What does enabling STL iterator debugging really do?
There is a number of operations with iterators which lead to undefined behavior, the goal of this trigger is to activate runtime checks to prevent it from occurring (using asserts).
The issue
The obvious operation is to use an invalid iterator, but this invalidity may arise from various reasons:
- Uninitialized iterator
- Iterator to an element that has been erased
- Iterator to an element which physical location has changed (reallocation for a
vector
) - Iterator outside of
[begin, end)
The standard specifies in excruciating details for each container which operation invalidates which iterator.
There is also a somehow less obvious reason that people tend to forget: mixing iterators to different containers:
std::vector<Animal> cats, dogs;
for_each(cats.begin(), dogs.end(), /**/); // obvious bug
This pertain to a more general issue: the validity of ranges passed to the algorithms.
[cats.begin(), dogs.end())
is invalid (unless one is an alias for the other)[cats.end(), cats.begin())
is invalid (unlesscats
is empty ??)
The solution
The solution consists in adding information to the iterators so that their validity and the validity of the ranges they defined can be asserted during execution thus preventing undefined behavior to occur.
The _HAS_ITERATOR_DEBUGGING
symbol serves as a trigger to this capability, because it unfortunately slows down the program. It's quite simple in theory: each iterator is made an Observer
of the container it's issued from and is thus notified of the modification.

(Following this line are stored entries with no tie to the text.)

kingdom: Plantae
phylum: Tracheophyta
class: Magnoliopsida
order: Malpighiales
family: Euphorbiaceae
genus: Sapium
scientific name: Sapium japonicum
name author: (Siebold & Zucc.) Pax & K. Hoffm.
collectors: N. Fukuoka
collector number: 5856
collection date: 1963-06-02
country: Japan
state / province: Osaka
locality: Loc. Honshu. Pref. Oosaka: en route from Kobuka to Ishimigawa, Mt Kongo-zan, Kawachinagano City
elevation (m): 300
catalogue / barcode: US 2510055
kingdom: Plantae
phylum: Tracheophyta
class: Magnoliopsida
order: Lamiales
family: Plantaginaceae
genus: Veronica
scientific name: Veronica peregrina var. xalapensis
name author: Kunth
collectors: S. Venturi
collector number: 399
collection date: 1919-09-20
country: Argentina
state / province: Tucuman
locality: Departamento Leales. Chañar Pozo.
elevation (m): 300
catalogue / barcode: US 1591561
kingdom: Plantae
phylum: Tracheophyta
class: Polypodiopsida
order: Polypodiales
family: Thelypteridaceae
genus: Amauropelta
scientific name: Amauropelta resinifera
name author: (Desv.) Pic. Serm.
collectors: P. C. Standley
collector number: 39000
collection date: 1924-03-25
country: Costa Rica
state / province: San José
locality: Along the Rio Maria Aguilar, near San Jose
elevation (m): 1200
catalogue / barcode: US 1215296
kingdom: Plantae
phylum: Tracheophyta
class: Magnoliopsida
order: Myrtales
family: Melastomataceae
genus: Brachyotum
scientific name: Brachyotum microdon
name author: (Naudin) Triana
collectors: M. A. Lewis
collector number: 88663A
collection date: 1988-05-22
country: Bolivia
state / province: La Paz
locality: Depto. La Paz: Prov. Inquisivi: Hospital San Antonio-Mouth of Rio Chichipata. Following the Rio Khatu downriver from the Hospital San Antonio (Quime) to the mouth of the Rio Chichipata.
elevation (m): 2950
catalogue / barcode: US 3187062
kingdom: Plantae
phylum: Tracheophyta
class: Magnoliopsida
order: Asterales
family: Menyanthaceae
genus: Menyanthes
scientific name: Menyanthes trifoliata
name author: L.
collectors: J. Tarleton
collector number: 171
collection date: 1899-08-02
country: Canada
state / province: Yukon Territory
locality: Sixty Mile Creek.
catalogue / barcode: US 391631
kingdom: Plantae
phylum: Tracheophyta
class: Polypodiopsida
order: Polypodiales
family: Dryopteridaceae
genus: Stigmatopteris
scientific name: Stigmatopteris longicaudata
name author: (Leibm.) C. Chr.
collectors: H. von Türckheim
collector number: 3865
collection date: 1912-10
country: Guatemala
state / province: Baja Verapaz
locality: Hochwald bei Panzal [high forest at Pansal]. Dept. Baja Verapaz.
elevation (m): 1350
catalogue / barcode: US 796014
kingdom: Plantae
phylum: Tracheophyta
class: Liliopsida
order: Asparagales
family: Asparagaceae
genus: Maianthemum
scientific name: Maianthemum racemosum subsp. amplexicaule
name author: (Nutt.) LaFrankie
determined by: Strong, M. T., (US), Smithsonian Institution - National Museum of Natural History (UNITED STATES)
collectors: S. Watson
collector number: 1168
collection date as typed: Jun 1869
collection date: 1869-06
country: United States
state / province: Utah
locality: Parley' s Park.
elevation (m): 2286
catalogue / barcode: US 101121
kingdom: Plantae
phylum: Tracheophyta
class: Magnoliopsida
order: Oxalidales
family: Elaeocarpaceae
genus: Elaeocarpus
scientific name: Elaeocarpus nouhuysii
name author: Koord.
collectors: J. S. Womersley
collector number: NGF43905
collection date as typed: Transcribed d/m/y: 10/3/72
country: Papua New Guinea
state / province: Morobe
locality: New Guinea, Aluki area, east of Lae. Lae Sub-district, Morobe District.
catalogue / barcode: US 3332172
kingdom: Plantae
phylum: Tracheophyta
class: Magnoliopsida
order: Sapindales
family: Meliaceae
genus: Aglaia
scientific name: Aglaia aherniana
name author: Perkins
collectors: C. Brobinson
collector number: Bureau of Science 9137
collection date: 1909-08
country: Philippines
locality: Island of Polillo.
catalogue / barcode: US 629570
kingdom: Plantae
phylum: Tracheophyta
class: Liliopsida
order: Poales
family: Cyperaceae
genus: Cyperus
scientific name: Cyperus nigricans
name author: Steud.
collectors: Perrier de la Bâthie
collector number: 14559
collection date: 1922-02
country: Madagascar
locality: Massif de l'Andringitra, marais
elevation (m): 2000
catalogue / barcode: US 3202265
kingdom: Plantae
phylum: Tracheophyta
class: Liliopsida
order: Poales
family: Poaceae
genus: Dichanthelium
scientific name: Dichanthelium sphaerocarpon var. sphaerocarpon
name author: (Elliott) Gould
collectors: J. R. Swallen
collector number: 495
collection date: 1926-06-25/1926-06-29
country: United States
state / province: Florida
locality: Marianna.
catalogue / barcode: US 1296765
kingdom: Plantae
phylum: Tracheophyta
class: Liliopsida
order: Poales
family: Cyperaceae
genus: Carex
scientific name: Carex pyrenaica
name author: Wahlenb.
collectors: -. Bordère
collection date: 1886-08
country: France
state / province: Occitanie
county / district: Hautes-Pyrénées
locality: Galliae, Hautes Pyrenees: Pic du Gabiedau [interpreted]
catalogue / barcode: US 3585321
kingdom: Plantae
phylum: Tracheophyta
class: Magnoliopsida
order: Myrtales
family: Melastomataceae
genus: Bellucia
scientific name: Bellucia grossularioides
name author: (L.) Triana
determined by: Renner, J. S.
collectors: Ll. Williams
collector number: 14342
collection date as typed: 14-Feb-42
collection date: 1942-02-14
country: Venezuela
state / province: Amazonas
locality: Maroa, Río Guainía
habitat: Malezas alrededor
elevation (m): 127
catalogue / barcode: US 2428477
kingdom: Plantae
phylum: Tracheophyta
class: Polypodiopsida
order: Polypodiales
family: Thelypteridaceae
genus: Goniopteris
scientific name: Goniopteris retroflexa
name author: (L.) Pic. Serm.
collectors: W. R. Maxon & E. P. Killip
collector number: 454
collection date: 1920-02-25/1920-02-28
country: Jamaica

In Dinkumware this is achieved by two additions:
- Each iterator carries a pointer to its related container
- Each container holds a linked list of the iterators it created
And this neatly solves our problems:
- An uninitialized iterator does not have a parent container, most operations (apart from assignment and destruction) will trigger an assertion
- An iterator to an erased or moved element has been notified (thanks to the list) and know of its invalidity
- On incrementing and decrementing an iterator it can checks it stays within the bounds
- Checking that 2 iterators belong to the same container is as simple as comparing their parent pointers
- Checking the validity of a range is as simple as checking that we reach the end of the range before we reach the end of the container (linear operation for those containers which are not randomly accessible, thus most of them)
The cost
The cost is heavy, but does correctness have a price? We can break down the cost:
- extra memory allocation (the extra list of iterators maintained):
O(NbIterators)
- notification process on mutating operations:
O(NbIterators)
(Note thatpush_back
orinsert
do not necessarily invalidate all iterators, buterase
does) - range validity check:
O( min(last-first, container.end()-first) )
Most of the library algorithms have of course been implemented for maximum efficiency, typically the check is done once and for all at the beginning of the algorithm, then an unchecked version is run. Yet the speed might severely slow down, especially with hand-written loops:
for (iterator_t it = vec.begin();
it != vec.end(); // Oops
++it)
// body
We know the Oops line is bad taste, but here it's even worse: at each run of the loop, we create a new iterator then destroy it which means allocating and deallocating a node for vec
's list of iterators... Do I have to underline the cost of allocating/deallocating memory in a tight loop ?
Of course, a for_each
would not encounter such an issue, which is yet another compelling case toward the use of STL algorithms instead of hand-coded versions.